The BabyLAB will be present with demonstrations and hands-on experiments at the sixth Potsdam Day of the Sciences on May 5, 2018 between 1300 and 2000 at the university campus Golm. Along with information about ongoing studies and projects (e.g. PredictAble, Crossing the boarders, SFB 1287) there is the opportunity to participate in sample experiments to find out how we obtain our findings in the area of cognitive development and language acquisition.
The BabyLAB was present with demonstrations and hands-on experiments at the fifth Potsdam Day of the Sciences on May 13, 2017 in the Science Park Potsdam-Golm. Along with information about ongoing studies in the areas cognitive development und des language acquisition the EU funded projectect PredictAblewas presented.
The University Society's Award for the Best Dissertation 2011/12 was granted to Dr. Susan Ott, who was supervised by Prof. Barbara Höhle. In her thesis with the title „Feld-fällt-fehlt - Investigations on the Phonology-Morphosyntax-Interface in Children and Adults“, Dr. Ott studies how phonotactic informationen is used to form word categories. She tested 18-month-old children with the headturn preference procedure in our BabyLAB. Further studies looked at 3- to 5-year-old children and adults. The thesis is freely available here.
On Friday September 28th 2012, a team of the network rbb (Rundfunk Berlin-Brandenburg) was shooting for a documentary to be shown in the series "OZON unterwegs". The central question was: How do children learn best? The camera team was live at some of our test sessions and Prof. Elsner was giving an interview to the journalists. The complete manuscript of the documentary can be found here.
The BabyLAB was present with talks, demonstrations and hands-on experiments at the fourth Potsdam Day of the Sciences [German only] at the Film University Babelsberg on May 21. There was information on cognitive development, on language acquisition and disorders but it was also possible to participate in small experiments to see how we obtain our research findings. We would like to thank the company SMI for their kind support. In addition, the teams of Aladdin, LOLA, NoLA, and PredictAble informed about ongoing projects.

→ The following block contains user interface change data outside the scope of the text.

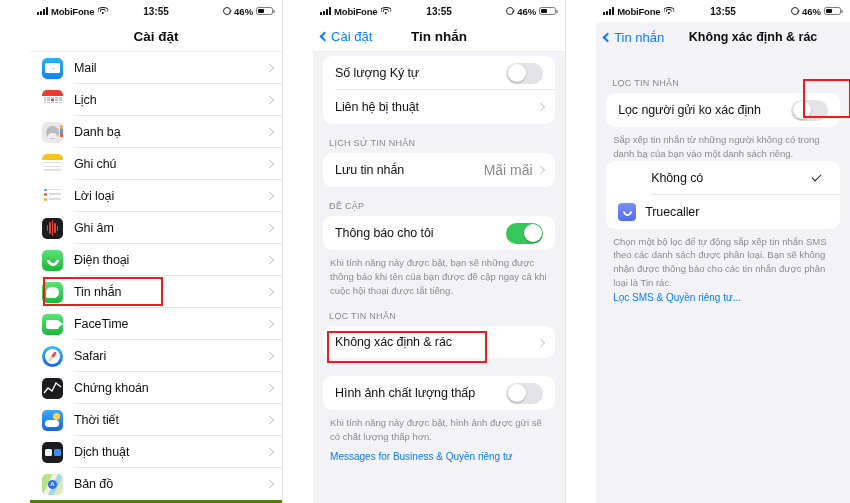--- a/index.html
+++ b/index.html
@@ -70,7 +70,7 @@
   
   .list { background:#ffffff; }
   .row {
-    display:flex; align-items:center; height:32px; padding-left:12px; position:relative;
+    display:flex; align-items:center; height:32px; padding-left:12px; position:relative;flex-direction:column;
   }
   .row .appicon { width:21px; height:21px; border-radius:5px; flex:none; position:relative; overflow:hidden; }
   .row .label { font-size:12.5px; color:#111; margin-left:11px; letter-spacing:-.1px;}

For the fourth time the BabyLAB opened its doors this year at the Long Night of the Sciences on June 2nd 2012. From 5 to 10 pm all visitors had the opportunity to see the lab and attended talks and demonstrations. All in all it was a great success! Many guests were excited to learn about the current research at the BabyLAB Potsdam. The press also praised this event.
An exciting visit at the BabyLAB: On the 28th of October we welcomed the famous infant researcher Andrew N. Meltzoff (Universitity of Washington, Seattle). Prof. Elsner and her team led the American scientist through the rooms of the BabyLab and explaining the current studies in detail. During the lab tour many discussions were hold about the main research areas. In the evening Prof. Meltzoff gave a lively, stimulating lecture in the Berlin-Brandenburg Academy of Sciences and Humanities. This talk was listened to by many visitors as well as our research assistants. The topic of the lecture was the development of social and cognitive abilities with special focus on what infants learn from other people and how they develop their own identities. All of us at the BabyLab benefited greatly from this scholarly exchange. We look forward to making use of the valuable suggestions in our future research.